4-latek sam wybrał się do sklepu. Sprawą zajmie się sąd

Mieszkanka Bielska Podlaskiego zauważyła spacerującego samotnie malucha. Jak się okazało to nie pierwszy raz, kiedy malec sam błąkał się po mieście.

foto. Bia24

foto. Bia24

W wtorek dyżurny policji w Bielsku Podlaskim otrzymał informację o małym dziecku idącym jedną z głównych ulic miasta. Mundurowi szybko odnaleźli jego matkę. Okazało się, że zostawiła ona syna pod opieką babci i chłopiec samowolnie oddalił się od opiekunki. Celem jego podróży był jeden z miejskich marketów.

Jak ustalili policjanci, nie była to pierwsza samotna wyprawa 4-latka. Wcześniej już dwukrotnie mundurowi interweniowali, ponieważ chłopiec samowolnie wychodził z domu wykorzystując nieuwagę opiekunów. Każdorazowo policja była alarmowana przez przypadkowych przechodniów, którzy interesowali się sytuacją malca samotnie błąkającego się po ulicach. Dzięki wzorowej postawie mieszkańców miasta i intensywnym działaniom policji dziecko całe i zdrowe wracało do rodziców. Teraz na wniosek policjantów, sytuacją opiekuńczą 4-latka zajmie się sąd.

Policja apeluje o prawidłową opiekę nad dziećmi:

Dziecko pozostające bez opieki osoby dorosłej narażone jest na szereg niebezpieczeństw. Na dorosłych spoczywa obowiązek chronienia dzieci, przewidywania oraz zapobiegania sytuacjom niebezpiecznym.

- Postarajmy się odpowiednio przygotować dziecko do tego, aby potrafiło należycie zadbać o własne bezpieczeństwo i przewidywać sytuacje mogące stwarzać zagrożenie.

- Wyraźnie określmy, gdzie dziecko może przebywać podczas zabawy na podwórku, wskazując miejsca niebezpieczne.

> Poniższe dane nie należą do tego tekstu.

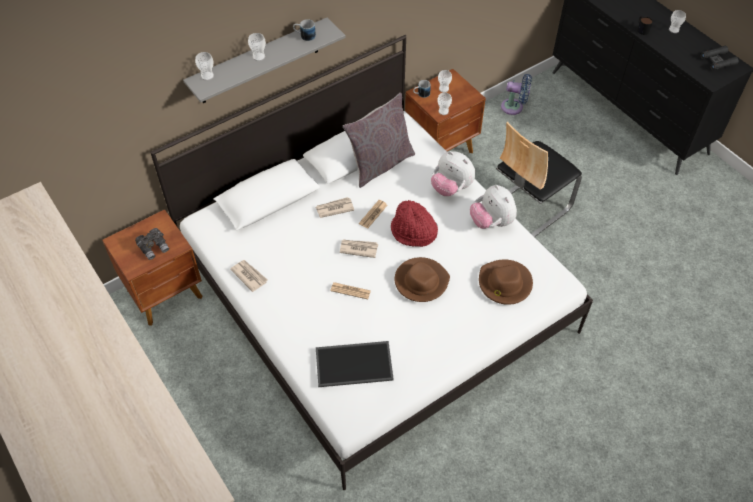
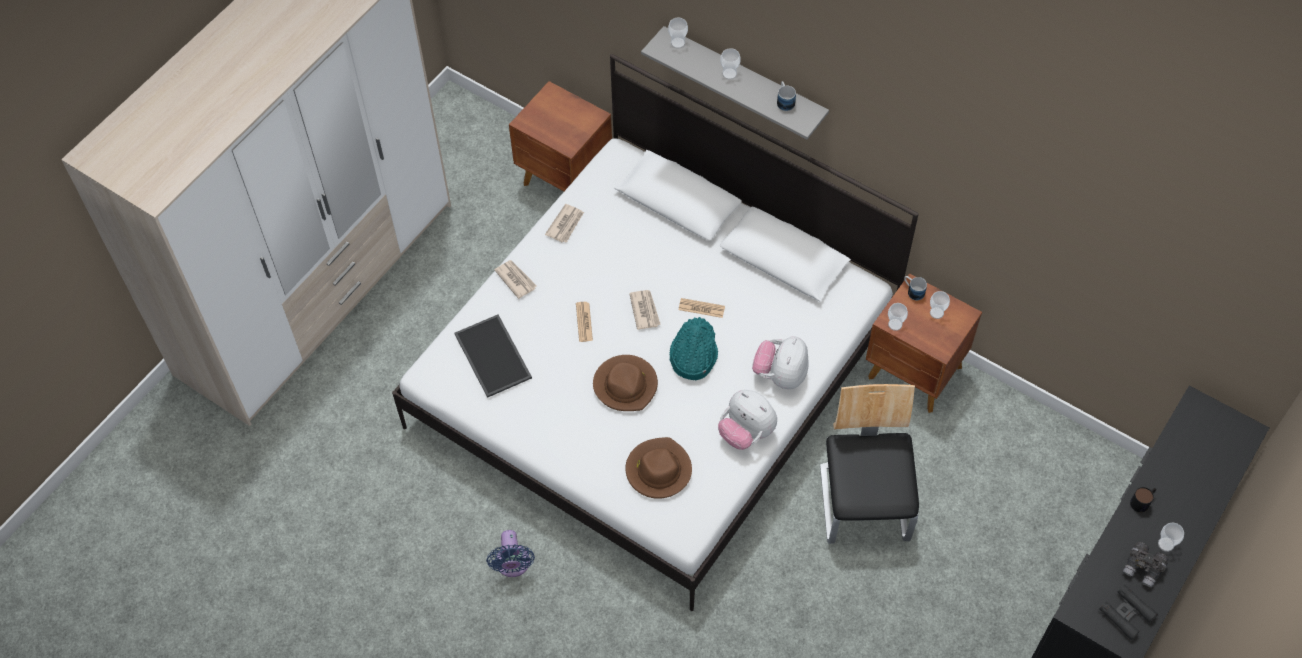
camera: 70 degrees right, 5 degrees up
(154, 247) = (557, 127): grey binoculars -> grey binoculars (1143, 568)
(334, 208) = (692, 268): newspaper -> newspaper (515, 279)
(380, 164) = (782, 289): grey pillow -> none
(413, 232) = (692, 356): red hat -> turquoise hat
(491, 222) = (746, 432): plush toy -> plush toy turned 90 degrees counterclockwise
(514, 107) = (1044, 440): blue fan -> blue fan (513, 565)
(528, 208) = (864, 503): chair -> chair turned 60 degrees clockwise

Sprawdzajmy, czy przebywa we wskazanym miejscu.

- Zadbajmy o to, aby dziecko wiedziało, jak powinno się zachowywać w kontakcie z osobami obcymi oraz nauczyło się właściwych postaw i odpowiedniego zachowania w kontakcie z agresywnymi psami.

- Utrzymujmy z nim kontakt, obserwujmy jego zachowanie. Interesujmy się z kim przebywa oraz jak spędza czas wolny, aby w porę dostrzec niepokojące sygnały.